The tasks
**1)** Name every tool mentioned in the green woodworking text.
**2)** In the records, duplicate the lines from the one containing "at (597, 291)." up to and including the one containing "I want to click on empty".

Extract to read
Very new to this so sorry if its an obvious question. M son and I are making a large rustic storytellers chair out of logs and unfinished wood. If i were to cut out rounded mortise in the greenwood (its a log about 6" in diameter) and use dried out timber for my tenons would the joint further secure as all the wood dried or would it just create too much pressure and split the wood?

Thanks
 
It is common green woodworking practice to dry the spindles, then assemble with the legs green to allow the joints to tighten with drying. Whether there is a risk of splitting depends on how tightly you make them fit. The only times I have had splitting is immediately during assembly, not during the drying. It is quite normal to make them a tight enough fit that a big mallet is required for assembly.

Green woodworkers rule of thumb, popularised by Mike Abbott, is to allow 10% for drying shrinkage. So a 5/8 tenon cutter (he plugs the Veritas ones) will make a tenon on green wood that will, when dry, fit a hole bored with a 9/16 auger. For this reason 9/16 is an increasingly difficult size to find ! The advantage of cutting the tenon when the wood is green is that it will dry oval - assembling with the longer axis of the oval along the grain of the leg reduces splitting risk.

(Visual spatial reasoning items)
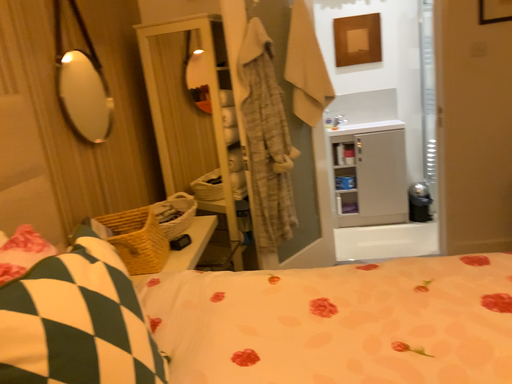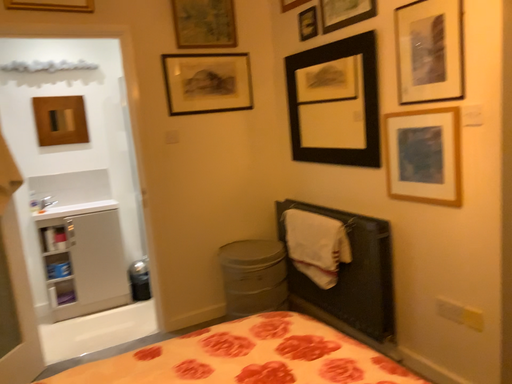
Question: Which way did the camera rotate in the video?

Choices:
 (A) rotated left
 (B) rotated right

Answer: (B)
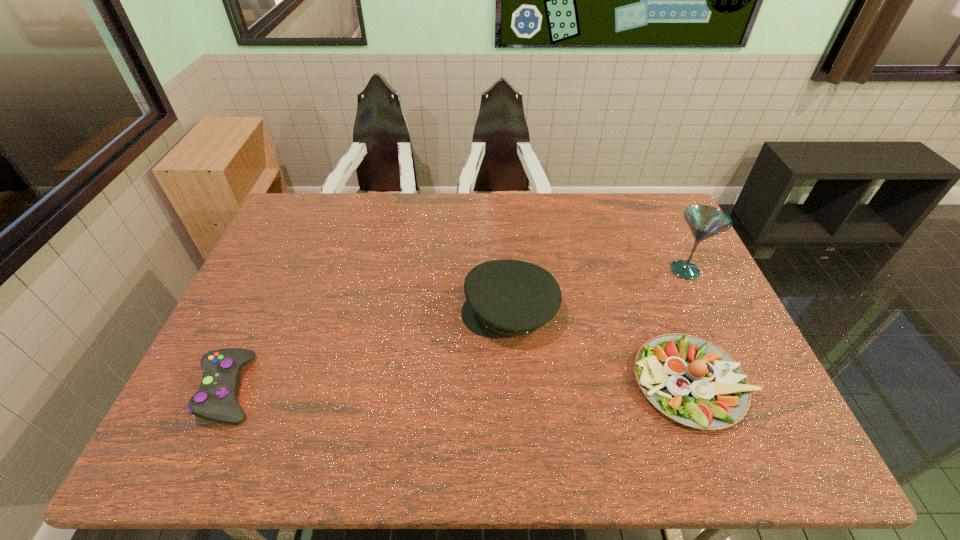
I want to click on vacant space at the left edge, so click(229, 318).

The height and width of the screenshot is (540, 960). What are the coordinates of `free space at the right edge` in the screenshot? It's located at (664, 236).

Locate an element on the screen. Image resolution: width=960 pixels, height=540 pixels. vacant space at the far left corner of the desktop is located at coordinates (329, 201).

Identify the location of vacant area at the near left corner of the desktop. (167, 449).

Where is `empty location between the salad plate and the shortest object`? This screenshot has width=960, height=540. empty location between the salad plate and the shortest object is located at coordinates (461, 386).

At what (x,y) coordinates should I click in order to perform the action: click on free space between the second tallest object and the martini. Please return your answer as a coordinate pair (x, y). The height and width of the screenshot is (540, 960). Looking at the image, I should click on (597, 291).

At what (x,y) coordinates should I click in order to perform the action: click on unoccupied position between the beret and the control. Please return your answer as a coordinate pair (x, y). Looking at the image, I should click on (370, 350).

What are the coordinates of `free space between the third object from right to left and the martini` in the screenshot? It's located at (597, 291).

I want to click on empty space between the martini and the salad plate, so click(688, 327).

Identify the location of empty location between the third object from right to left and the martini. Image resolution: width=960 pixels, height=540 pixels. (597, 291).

* * *

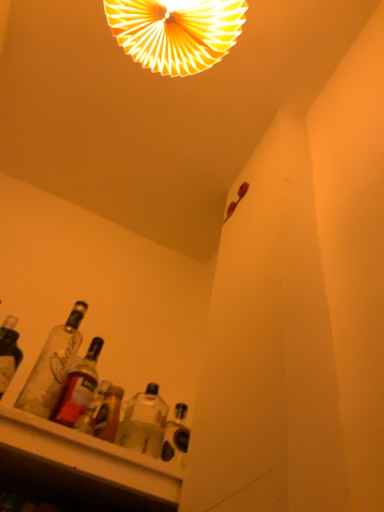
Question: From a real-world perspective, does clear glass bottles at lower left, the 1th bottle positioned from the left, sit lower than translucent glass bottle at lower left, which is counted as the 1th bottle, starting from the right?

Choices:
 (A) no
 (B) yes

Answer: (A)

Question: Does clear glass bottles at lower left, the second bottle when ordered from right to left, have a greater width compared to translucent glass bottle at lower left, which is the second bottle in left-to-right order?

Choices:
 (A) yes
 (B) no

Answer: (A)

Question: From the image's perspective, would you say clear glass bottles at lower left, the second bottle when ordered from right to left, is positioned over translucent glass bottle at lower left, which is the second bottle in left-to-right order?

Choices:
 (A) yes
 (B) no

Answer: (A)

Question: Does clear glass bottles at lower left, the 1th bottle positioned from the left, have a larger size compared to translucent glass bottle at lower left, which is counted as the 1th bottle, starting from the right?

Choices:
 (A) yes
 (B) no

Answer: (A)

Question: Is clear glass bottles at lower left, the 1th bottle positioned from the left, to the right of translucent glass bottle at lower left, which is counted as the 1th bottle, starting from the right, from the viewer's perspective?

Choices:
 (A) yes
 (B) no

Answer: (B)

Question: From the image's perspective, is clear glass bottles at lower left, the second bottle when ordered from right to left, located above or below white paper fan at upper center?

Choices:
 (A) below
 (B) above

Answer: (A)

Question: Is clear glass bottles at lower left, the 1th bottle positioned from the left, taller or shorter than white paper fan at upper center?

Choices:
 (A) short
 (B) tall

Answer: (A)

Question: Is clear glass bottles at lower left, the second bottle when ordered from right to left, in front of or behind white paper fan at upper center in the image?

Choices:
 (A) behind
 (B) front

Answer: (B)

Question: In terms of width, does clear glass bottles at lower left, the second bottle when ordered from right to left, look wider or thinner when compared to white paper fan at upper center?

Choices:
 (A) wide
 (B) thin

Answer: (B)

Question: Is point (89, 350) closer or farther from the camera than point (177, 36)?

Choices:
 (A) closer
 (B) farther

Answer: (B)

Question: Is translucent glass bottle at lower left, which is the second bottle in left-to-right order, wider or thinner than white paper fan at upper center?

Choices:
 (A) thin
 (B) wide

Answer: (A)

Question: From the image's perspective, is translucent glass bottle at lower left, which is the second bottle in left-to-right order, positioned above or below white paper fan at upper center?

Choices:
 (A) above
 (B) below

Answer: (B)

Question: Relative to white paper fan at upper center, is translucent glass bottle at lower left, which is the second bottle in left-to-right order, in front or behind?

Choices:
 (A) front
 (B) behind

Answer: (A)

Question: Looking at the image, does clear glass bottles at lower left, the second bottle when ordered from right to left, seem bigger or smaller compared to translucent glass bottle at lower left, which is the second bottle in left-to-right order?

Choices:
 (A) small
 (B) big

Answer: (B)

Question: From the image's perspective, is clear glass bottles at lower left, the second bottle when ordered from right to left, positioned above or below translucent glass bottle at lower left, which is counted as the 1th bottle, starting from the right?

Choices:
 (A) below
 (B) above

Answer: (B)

In response
**1)** mallet, tenon cutter, auger

**2)**
What are the coordinates of `free space between the third object from right to left and the martini` in the screenshot? It's located at (597, 291).

I want to click on empty space between the martini and the salad plate, so click(688, 327).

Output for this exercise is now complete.